Status and motion stay small. The people in the call stay central.

Useful

Files and answers come from the dog, inside the call. No tab-switching.

In-chat support

Small signals, not another dashboard

Most of Yappa's signals live in chat. Short messages and small motion cues, never a popup that pulls users away from the call.

Animated Yappa meeting interaction showing the AI assistant in the call interface.
Interaction pass showing Yappa inside the meeting interface.

Overlay helper

Tools that stay in the room

Yappa's tools (chat, transcripts, files, prompts) stay layered over the call instead of replacing it. The dog brings them in when they're useful.

Animated Yappa interface showing AI tooling and meeting interactions.
AI tooling interaction concept inside the meeting interface.

Design system

The system around the dog

If Yappa is the personality, the system is the room it lives in. Type, colour, components, and spacing all tuned so the dog stays the loudest thing on screen.

Yappa design system showing logo, typography, colors, buttons, shadows, borders, radii, and spacing tokens.
Design system: logo, type scale, colors, components, and spacing tokens.

Concept testing

Where the bet stands

Concept testing right now, not shipped. The question is whether non-technical users see the value of AI inside the call, and whether the dog feels helpful instead of needy.

The next step is putting the prototype in front of small community groups and watching what happens in a messy real conversation, not a clean demo.

Reflections

Reflections

Brand on the wall

The brand and system are in place. Even pre-launch, having Yappa to point at has changed how the team talks about the product.
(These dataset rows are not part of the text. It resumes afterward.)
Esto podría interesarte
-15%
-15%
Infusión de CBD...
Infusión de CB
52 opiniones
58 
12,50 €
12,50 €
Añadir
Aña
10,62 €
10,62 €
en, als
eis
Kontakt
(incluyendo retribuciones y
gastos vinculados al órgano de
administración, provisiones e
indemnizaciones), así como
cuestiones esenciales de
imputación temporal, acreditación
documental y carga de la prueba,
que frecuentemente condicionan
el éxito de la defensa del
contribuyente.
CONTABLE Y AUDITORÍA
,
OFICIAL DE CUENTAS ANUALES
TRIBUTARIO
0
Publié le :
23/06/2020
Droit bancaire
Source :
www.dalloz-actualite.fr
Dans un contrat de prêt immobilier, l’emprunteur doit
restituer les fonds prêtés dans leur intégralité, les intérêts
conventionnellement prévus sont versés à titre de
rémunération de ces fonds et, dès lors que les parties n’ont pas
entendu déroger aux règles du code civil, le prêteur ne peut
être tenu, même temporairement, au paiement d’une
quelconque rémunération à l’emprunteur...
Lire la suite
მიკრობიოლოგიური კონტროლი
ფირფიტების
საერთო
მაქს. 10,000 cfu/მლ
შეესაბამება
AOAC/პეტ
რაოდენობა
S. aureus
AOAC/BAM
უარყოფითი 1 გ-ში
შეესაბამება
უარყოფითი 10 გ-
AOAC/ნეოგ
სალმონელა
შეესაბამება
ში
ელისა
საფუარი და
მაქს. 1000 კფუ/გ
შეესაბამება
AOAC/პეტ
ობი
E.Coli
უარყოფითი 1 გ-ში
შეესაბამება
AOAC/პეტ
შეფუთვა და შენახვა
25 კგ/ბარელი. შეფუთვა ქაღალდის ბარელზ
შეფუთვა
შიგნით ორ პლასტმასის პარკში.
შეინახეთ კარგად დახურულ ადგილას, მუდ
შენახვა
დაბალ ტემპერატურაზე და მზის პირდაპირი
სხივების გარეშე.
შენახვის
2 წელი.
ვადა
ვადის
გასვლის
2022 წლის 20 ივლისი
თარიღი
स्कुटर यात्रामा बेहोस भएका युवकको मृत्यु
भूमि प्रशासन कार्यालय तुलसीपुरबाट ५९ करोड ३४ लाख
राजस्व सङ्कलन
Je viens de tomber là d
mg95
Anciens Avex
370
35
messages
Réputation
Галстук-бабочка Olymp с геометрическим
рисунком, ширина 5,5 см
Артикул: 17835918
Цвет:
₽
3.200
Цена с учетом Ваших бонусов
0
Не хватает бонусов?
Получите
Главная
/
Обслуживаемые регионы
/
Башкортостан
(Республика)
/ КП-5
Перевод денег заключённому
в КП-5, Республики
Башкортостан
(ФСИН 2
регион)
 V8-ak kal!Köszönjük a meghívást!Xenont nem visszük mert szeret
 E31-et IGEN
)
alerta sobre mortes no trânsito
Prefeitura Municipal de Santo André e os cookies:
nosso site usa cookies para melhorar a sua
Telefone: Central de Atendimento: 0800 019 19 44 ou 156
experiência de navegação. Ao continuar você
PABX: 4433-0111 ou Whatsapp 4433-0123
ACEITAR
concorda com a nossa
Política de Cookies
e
The dog became our shared shorthand.

Working with a founder

Designing for a 0-to-1 product means the brand decisions are also the product decisions. There's no design team to debate with, just a founder to convince. Most of my time on Yappa was in conversations, not in Figma.

Where I'm pushing

Yappa pushed me into brand and product strategy in equal measure. The kind of design role I want more of, where the call gets made before the screens, not after them.